● Recorded data
#####
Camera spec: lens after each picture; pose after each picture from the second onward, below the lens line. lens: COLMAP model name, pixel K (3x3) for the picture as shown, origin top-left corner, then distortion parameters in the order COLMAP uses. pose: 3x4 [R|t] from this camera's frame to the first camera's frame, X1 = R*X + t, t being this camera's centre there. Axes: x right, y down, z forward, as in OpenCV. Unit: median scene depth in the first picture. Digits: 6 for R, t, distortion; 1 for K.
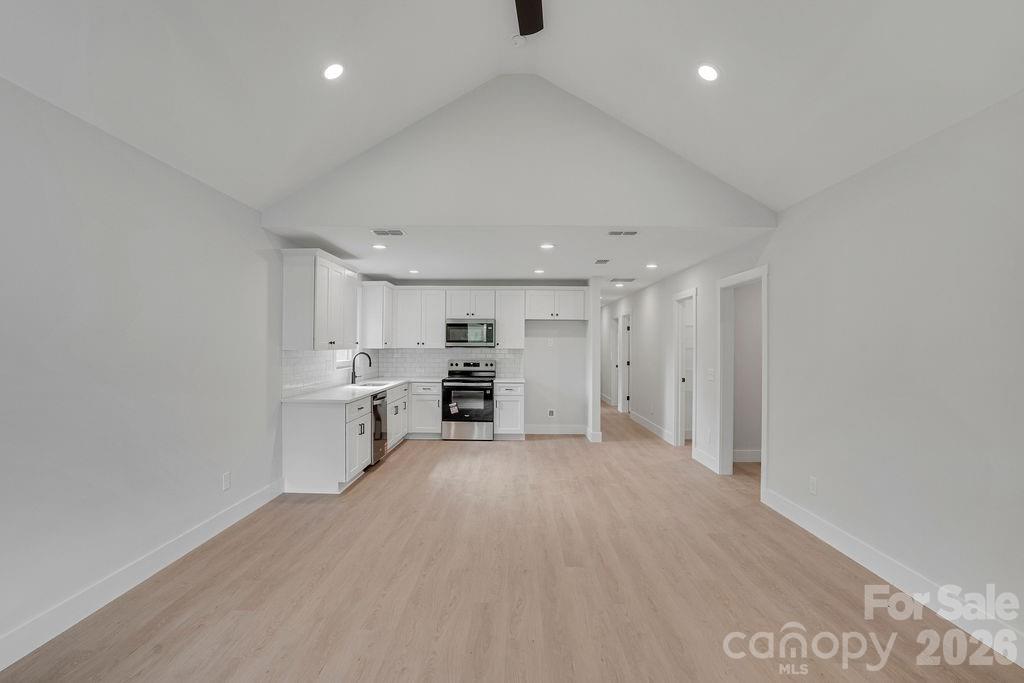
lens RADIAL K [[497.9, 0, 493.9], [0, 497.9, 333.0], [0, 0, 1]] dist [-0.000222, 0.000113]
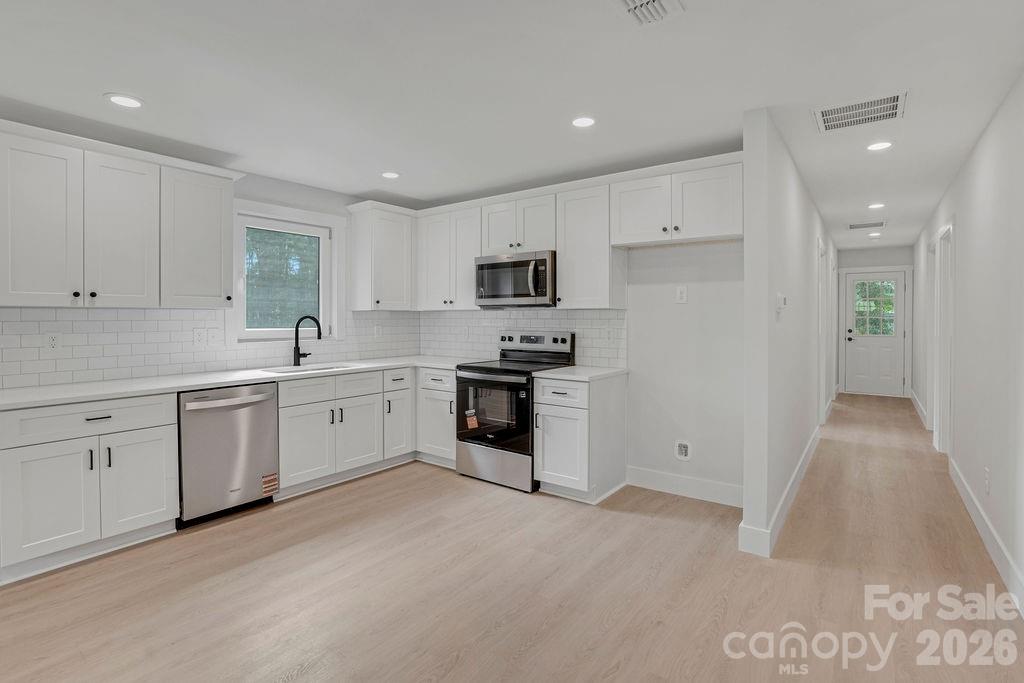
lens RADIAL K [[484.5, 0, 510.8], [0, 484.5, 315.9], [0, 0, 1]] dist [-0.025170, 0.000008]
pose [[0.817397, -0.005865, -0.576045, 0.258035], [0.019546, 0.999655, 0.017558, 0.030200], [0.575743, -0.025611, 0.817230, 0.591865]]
#####
● Assigned task
For this exercise, return the material word for word and drop each image.

● Solution to this exercise
Camera spec: lens after each picture; pose after each picture from the second onward, below the lens line. lens: COLMAP model name, pixel K (3x3) for the picture as shown, origin top-left corner, then distortion parameters in the order COLMAP uses. pose: 3x4 [R|t] from this camera's frame to the first camera's frame, X1 = R*X + t, t being this camera's centre there. Axes: x right, y down, z forward, as in OpenCV. Unit: median scene depth in the first picture. Digits: 6 for R, t, distortion; 1 for K.
lens RADIAL K [[497.9, 0, 493.9], [0, 497.9, 333.0], [0, 0, 1]] dist [-0.000222, 0.000113]
lens RADIAL K [[484.5, 0, 510.8], [0, 484.5, 315.9], [0, 0, 1]] dist [-0.025170, 0.000008]
pose [[0.817397, -0.005865, -0.576045, 0.258035], [0.019546, 0.999655, 0.017558, 0.030200], [0.575743, -0.025611, 0.817230, 0.591865]]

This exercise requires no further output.